How many lines below contain the word "from"? Give only the number.

Page-level text extractions
__________

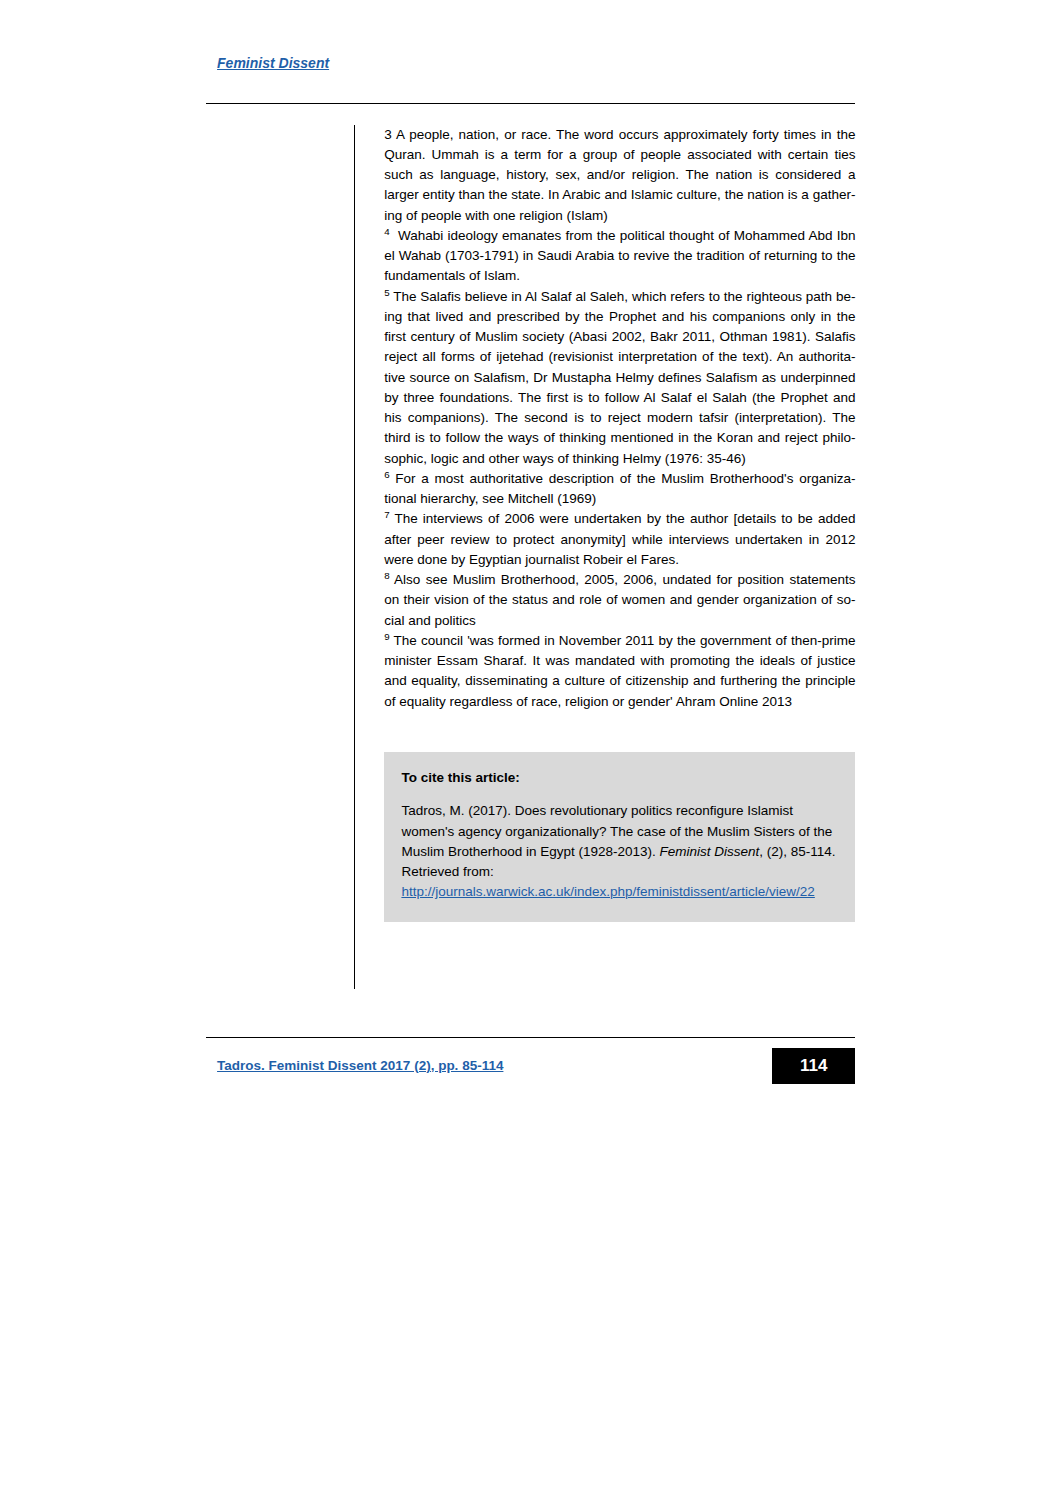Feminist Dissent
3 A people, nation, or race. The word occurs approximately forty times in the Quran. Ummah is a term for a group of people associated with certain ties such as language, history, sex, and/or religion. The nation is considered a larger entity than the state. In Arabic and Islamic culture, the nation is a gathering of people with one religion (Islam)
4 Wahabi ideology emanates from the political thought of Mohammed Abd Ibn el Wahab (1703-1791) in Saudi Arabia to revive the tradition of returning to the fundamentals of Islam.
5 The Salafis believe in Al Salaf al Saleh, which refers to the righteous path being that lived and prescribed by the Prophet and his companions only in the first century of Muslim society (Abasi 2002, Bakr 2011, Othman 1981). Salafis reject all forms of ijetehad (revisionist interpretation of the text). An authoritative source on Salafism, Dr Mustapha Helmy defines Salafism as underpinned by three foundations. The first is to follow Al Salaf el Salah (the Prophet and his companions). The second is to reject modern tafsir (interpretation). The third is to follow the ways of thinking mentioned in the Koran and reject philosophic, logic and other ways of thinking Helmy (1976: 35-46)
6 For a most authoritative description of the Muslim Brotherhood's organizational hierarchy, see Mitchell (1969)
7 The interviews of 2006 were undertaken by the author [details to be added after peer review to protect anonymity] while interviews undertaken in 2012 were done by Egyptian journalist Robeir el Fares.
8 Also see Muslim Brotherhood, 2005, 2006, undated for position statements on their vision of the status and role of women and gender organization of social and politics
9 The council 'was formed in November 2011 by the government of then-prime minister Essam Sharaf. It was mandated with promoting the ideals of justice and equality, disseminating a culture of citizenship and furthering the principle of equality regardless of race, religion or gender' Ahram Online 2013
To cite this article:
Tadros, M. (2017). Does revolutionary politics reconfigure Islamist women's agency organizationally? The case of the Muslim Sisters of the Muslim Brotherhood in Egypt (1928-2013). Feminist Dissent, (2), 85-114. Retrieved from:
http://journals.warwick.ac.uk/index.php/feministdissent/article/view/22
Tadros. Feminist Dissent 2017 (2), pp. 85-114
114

__________

- Task result
2